Sometimes, the devotee cannot bear the separation and wants immediate union and consummation. He may even blame and question the Goddess as to why She has left him in the middle of the path after taking his hand.
Song of Despair to the Goddess
Play hide and seek
not too much longer
and risk this longing
get even stronger;
when people ask unashamedly
why your love flees from me
what honest answer can I make
and can you also say for sure
that in choosing me as your lover
you have made some grave mistake.
But the Goddess realizes that it is not time and waits for the moment to be ripe for the final liberation. Many of the love poems of mystics to the Goddess have come from this intermediate level of spiritual experiences where the Supreme Beloved appears to plays hide and seek with them.
Sri Ramana and Marital Garland of Letters
In the classic Tamil poem, “The Marital Garland of Letters” the Sage of Arunachala, Sri Ramana Maharshi, chides the Divine Beloved in some of the verses and apologizes for having done so in other verses. He begs Arunachala to fully embrace him (as the devotee) and utterly consume him in love; Because only then he will have peace.

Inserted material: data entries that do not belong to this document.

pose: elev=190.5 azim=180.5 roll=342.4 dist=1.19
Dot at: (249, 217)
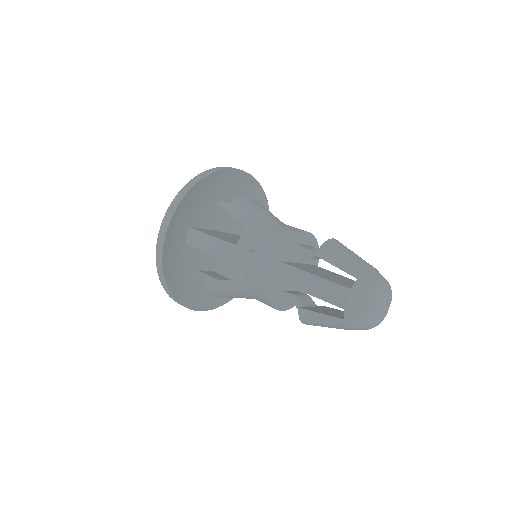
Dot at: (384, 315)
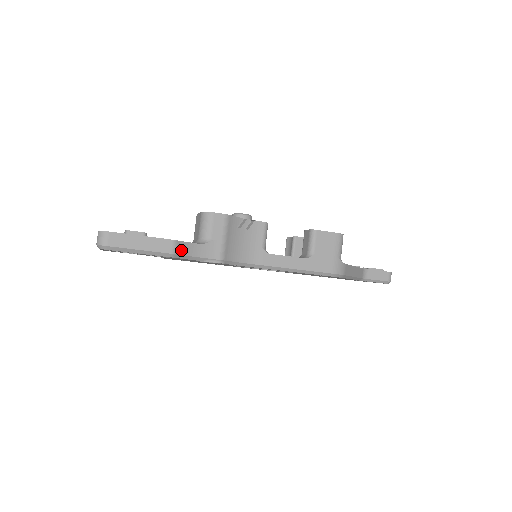
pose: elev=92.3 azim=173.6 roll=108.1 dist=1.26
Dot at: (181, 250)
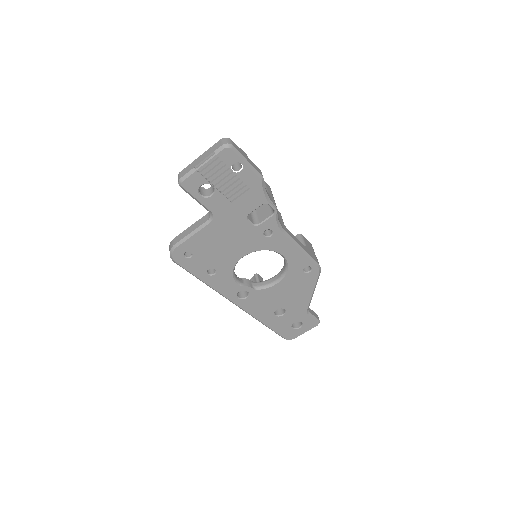
Dot at: (263, 181)
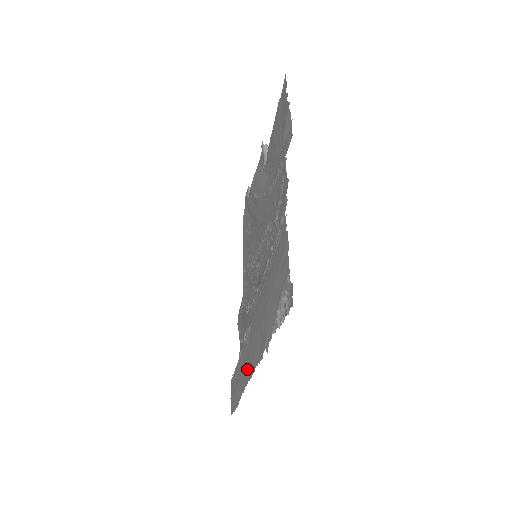
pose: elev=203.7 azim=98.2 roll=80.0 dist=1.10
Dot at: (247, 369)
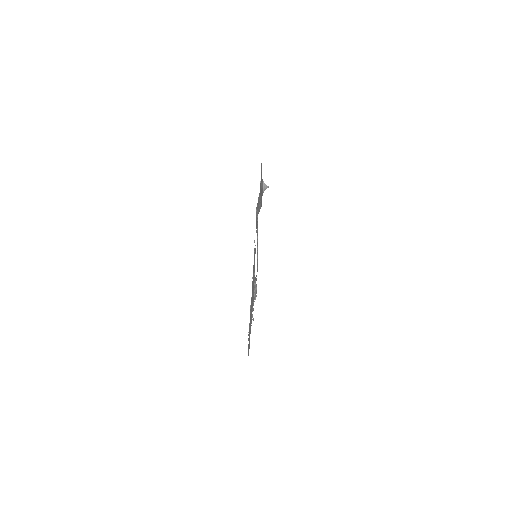
Dot at: (250, 325)
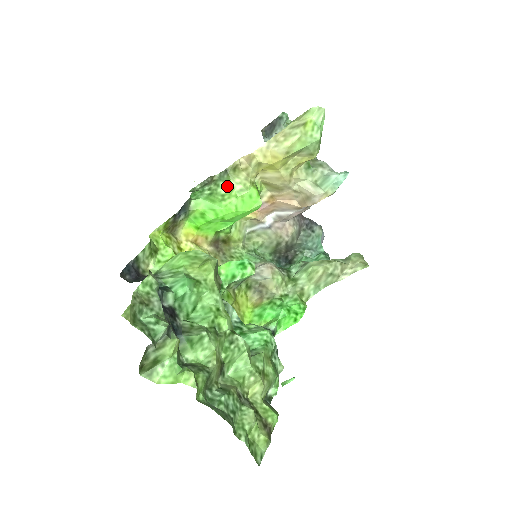
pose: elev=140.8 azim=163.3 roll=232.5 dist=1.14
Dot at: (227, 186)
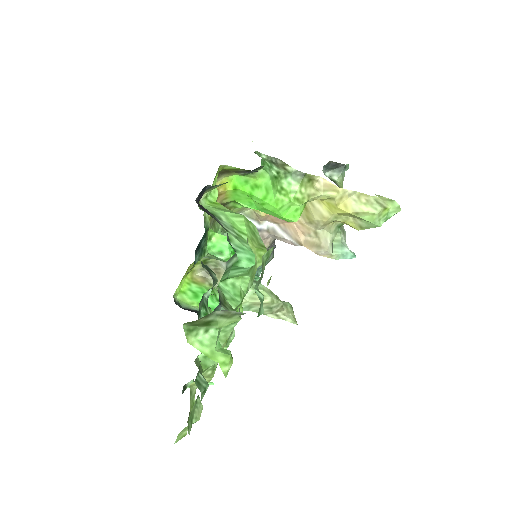
Dot at: (292, 185)
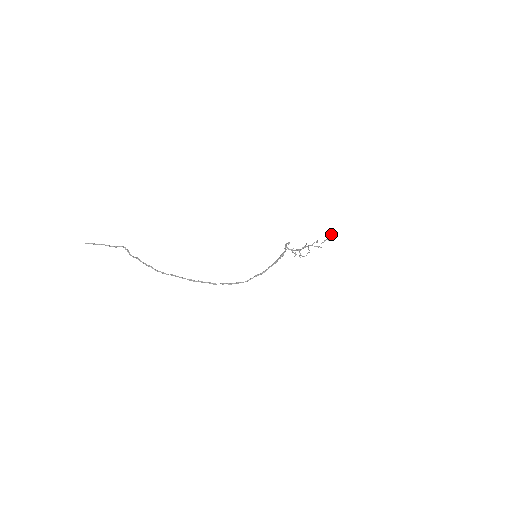
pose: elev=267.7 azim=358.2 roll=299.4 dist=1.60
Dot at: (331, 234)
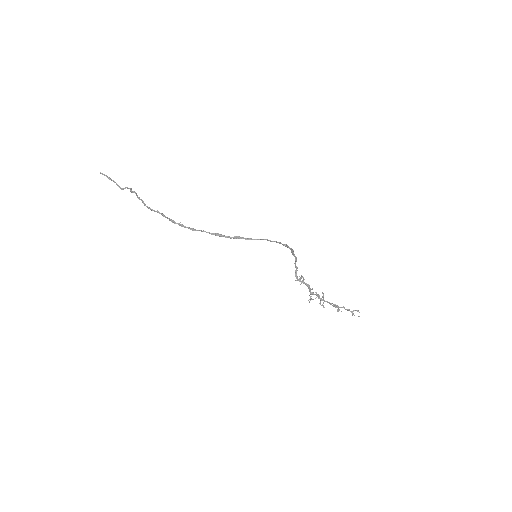
Dot at: (358, 310)
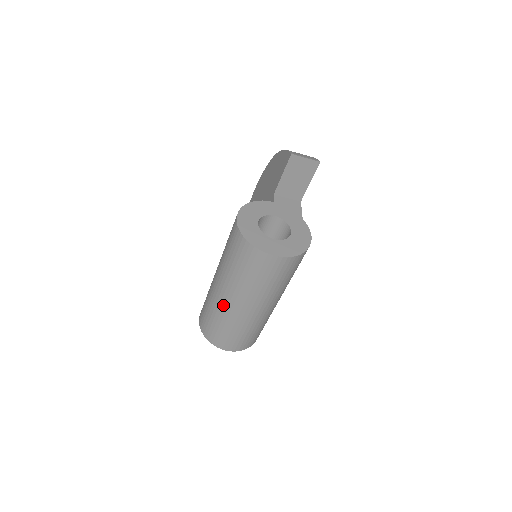
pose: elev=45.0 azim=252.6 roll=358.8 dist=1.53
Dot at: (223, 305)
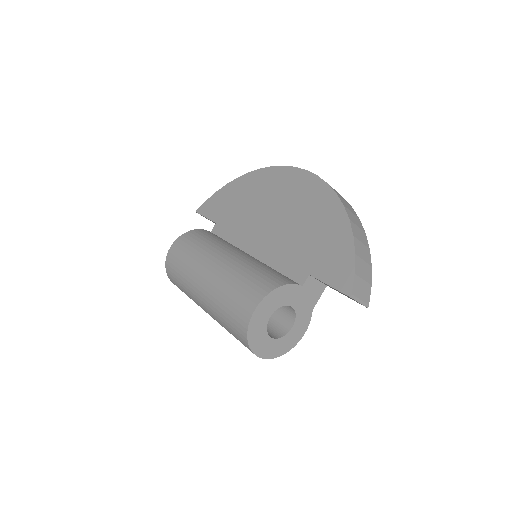
Dot at: (196, 298)
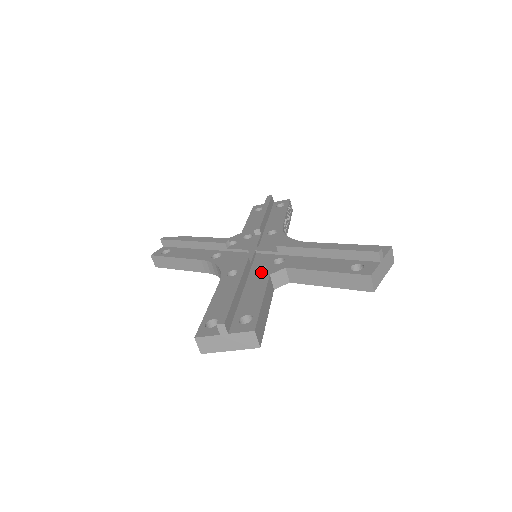
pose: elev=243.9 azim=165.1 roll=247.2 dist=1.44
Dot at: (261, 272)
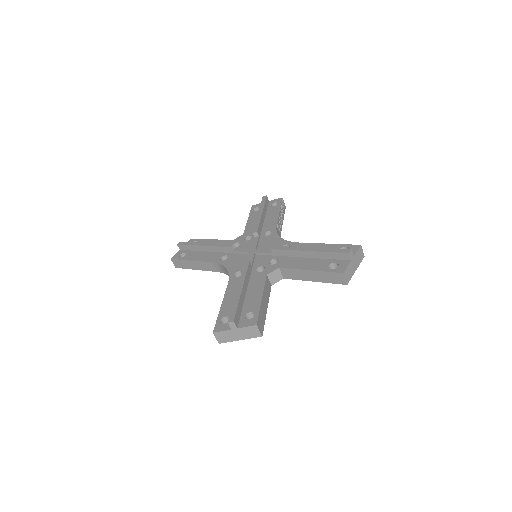
Dot at: (260, 273)
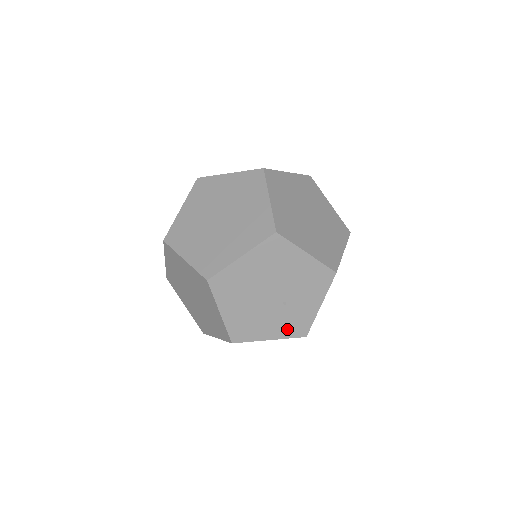
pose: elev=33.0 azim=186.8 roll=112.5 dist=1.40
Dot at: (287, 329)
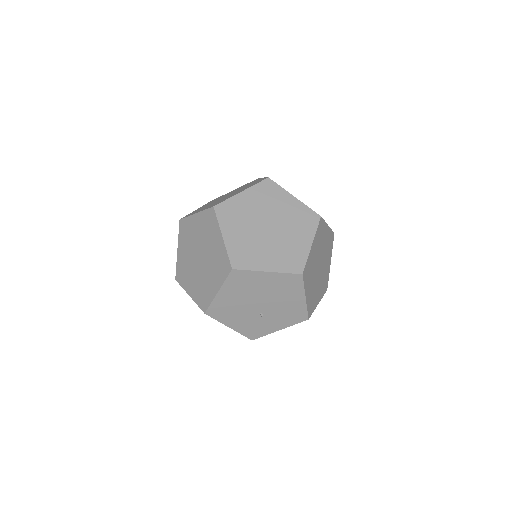
Dot at: (246, 329)
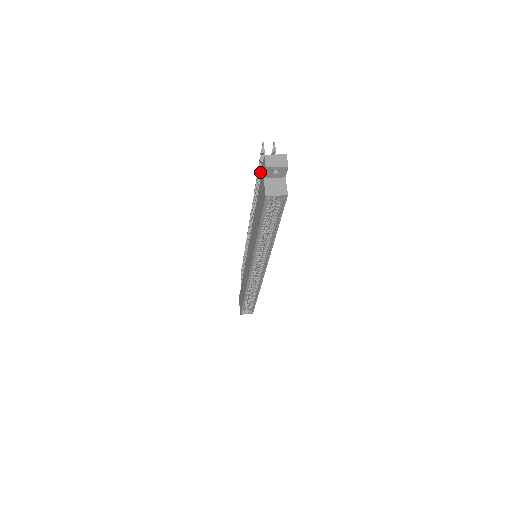
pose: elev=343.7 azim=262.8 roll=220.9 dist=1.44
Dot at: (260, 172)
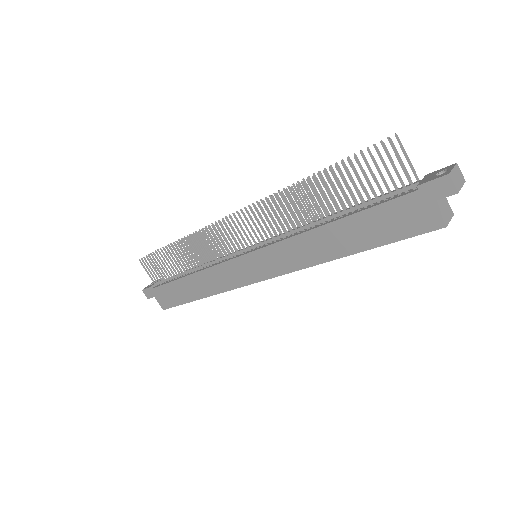
Dot at: (357, 174)
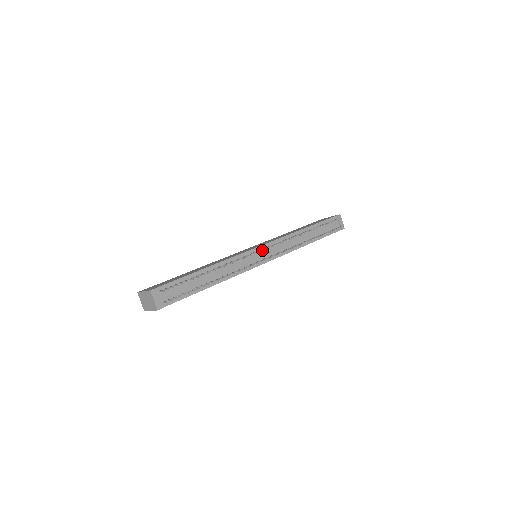
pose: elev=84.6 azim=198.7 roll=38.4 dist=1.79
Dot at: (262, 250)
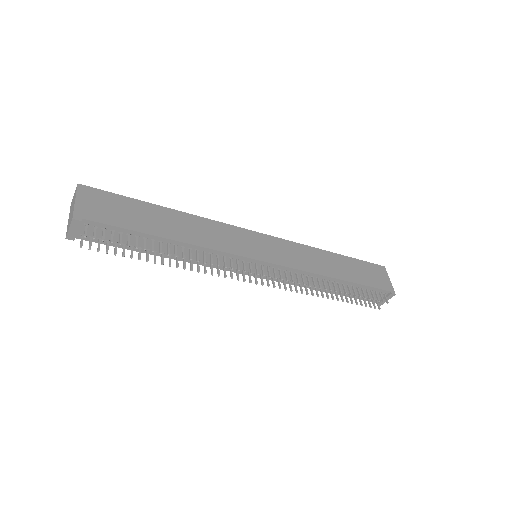
Dot at: (257, 273)
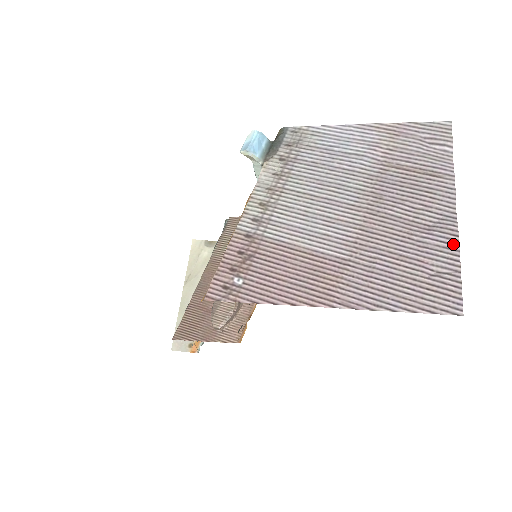
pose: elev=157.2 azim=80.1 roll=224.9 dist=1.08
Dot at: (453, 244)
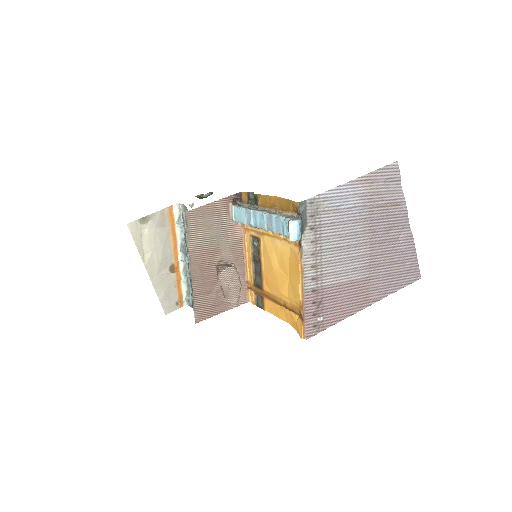
Dot at: (412, 244)
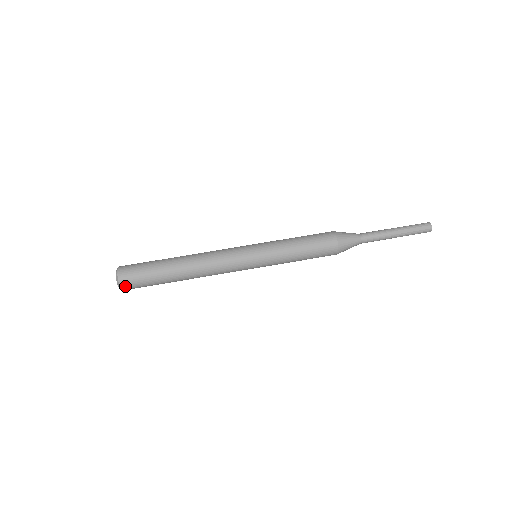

Verse 23. “Sweet fruit within my hands, let me be mad with ecstasy, drunk with the bliss of Thy essence, Oh Arunachala!”
Verse 34. “Unless Thou embrace me, I shall melt away in tears of anguish, Oh Arunachala!”
Verse 60. “In my unloving self Thou didst create a passion for Thee; therefore forsake me not, Oh Arunachala!”
Hindu Mystical Bhakti Poetry
The love pattern of alternating between despair and ecstasy (Does She/He love me or love me not), joy and sadness (When will the Goddess/Divine Beloved visit again) is common in the poetry of many Hindu saints and mystics. Even the seeming confusion about the relationship itself, which makes the devotee beg sometimes for love and other times actually blame, chide, and command the Goddess/Divine Beloved, can be seen in some of the poems including the Marital Garland of Letters.
Although the Marital Garland of Letters by Sri Ramana is embedded in the Indian spiritual, historical, and cultural context, the symbolism of a lover who is in complete despair because of an incomplete consummation with her/his beloved is universally understood.
People who are in love with and fascinated by the mystery of consciousness have felt that mysterious pull of the Heart from within themselves. Who can really explain ways of the Divine and the different forms She/He manifests in.
What is the first step on this path of love? No one can say for sure. Was it the smile and look of a Sage, the grace of the Divine Mother, the kiss of the Goddess, or the kindness of a teacher or a friend? There must be many possibilities that make us aware of the Heart within, whose nature is Sat-Chit-Ananda, that which is the source of the ultimate bliss.
This memory once awakened brings upon the experience of pure being, and attracts the devotee to the truth of her/his own nature. This gentle pull within makes itself felt. It does not let go until the Truth of one’s own Heart is recognized, and there is nothing left to let go.
Some say that it is the Goddess Herself, who takes the devotee into the Heart and then reveals Herself as the Universal Heart. The complete identity between the devotee, the Goddess, and the Heart thus established, everything disappears. There is only that Heart of Love and Fullness, eternal consciousness completely at rest in its own nature.
Knowing That is Self-Knowledge. That is the final consummation.
“I came to feed on Thee, but Thou hast fed on me; now there is peace, Oh Arunachala!” Verse 28. Marital Garland of Letters.
NOTE: Some of the verses on the Goddess in this article are from a longer poem on the Goddess by Dr. Harsh K. Luthar.